Sa chanson La Makani fait notamment référence à un des poèmes de Baba Bulleh Shah, le philosophe soufi d’expression pendjabi du XVIIIe siècle connu des générations plus âgées. Les paroles témoignent de la beauté et de l’omniprésence du divin dans tous les êtres humains :
Kinnoo la makani das day ho
Tussi har rang day vich wasday ho
Pucho aadam kisnay aanda hai
Kithon aa ya hai kithe janda hai
Authey kis da tennu lanjha hai
Authey kha dana uth nasde ho
Bulleh Shah anayat araf hai
Jhera mere dhil da waris hai
Main loya te o paras hai
Jide nal tussi ghasde ho.
Celui que vous appelez sans demeure (Dieu)
[Il] existe dans toutes les couleurs, dans tous les lieux.
Demandez aux hommes : d’où viennent-ils et où vont-ils ?
Qui leur donne les directions ?
Qui ramasse les grains à manger ?
Bulleh Shah est un récipiendaire de Grâce.

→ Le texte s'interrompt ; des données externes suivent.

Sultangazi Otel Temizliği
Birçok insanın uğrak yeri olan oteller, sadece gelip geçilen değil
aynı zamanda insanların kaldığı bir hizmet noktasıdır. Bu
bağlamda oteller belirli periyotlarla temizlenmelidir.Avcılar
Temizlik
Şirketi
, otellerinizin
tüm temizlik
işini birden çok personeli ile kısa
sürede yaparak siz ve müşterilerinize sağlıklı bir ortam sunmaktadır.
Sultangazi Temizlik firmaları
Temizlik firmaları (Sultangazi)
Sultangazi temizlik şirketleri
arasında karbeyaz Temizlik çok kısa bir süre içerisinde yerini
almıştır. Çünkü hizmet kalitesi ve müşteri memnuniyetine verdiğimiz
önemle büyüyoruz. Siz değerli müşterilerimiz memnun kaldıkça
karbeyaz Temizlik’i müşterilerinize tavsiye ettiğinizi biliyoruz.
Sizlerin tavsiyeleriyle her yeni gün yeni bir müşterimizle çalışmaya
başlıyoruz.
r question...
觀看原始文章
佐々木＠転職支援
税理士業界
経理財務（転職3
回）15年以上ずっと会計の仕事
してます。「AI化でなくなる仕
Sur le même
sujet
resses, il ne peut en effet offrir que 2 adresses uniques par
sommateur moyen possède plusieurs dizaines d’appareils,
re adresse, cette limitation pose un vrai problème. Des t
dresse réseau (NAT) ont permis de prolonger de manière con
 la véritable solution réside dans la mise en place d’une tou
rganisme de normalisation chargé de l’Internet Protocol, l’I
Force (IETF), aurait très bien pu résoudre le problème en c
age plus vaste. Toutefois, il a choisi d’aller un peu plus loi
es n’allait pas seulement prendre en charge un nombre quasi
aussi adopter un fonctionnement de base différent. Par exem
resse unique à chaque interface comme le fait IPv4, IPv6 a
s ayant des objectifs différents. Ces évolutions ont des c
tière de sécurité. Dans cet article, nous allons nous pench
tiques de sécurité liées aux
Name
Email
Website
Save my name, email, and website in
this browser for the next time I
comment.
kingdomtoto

[Dieu] est le gardien de son cœur.
Je suis le fer et [Il] est la pierre de touche
Avec laquelle nous sommes façonnés.
« La sincérité des sentiments [dans ces chansons] est la raison pour laquelle le qawwali touche toujours les gens et transcende les générations et les communautés aujourd’hui », ajoute le qawwal. Après s’être arrêté en Inde, au Pakistan et au Canada, il s’apprête à poursuivre sa tournée au Royaume-Uni.
Pour aller plus loin
À ceux qui veulent découvrir le qawwali traditionnel, Masroor Fateh Ali Khan recommande les chansons dévotionnelles de son maître Nusrat Fateh Ali Khan : Allah Hu, Mast Nazron Se Allah Bachaye et Kali Kali Zulfon Ke.
Pour des morceaux modernes, des invités de la soirée vous proposent Tu Jhoom de Abida Parveen et Naseebo Lal.
* desi : Terme utilisé pour décrire les peuples, les cultures et les produits du sous-continent indien et leurs diasporas. Dérivé du mot sanskrit signifiant « terre, pays ».
** qawwal : Chanteur de qawwali.
*** ustad : Titre honorifique pour désigner un maître ou un expert reconnu de qawwali.
**** « Wah, wah ! » : Forme abrégée de l’expression ourdoue et hindie « Wah, kya baat hai ! », qui exprime de l’enthousiasme ou de l’admiration pour quelque chose de beau. L’expression est souvent utilisée durant les spectacles.
***** rooh : Mot arabe utilisé dans les communautés musulmanes et soufies pour désigner l’esprit divin et la force vitale d’une personne. Il signifie souvent le « véritable soi », ou l’âme immatérielle et immortelle, d’un être vivant.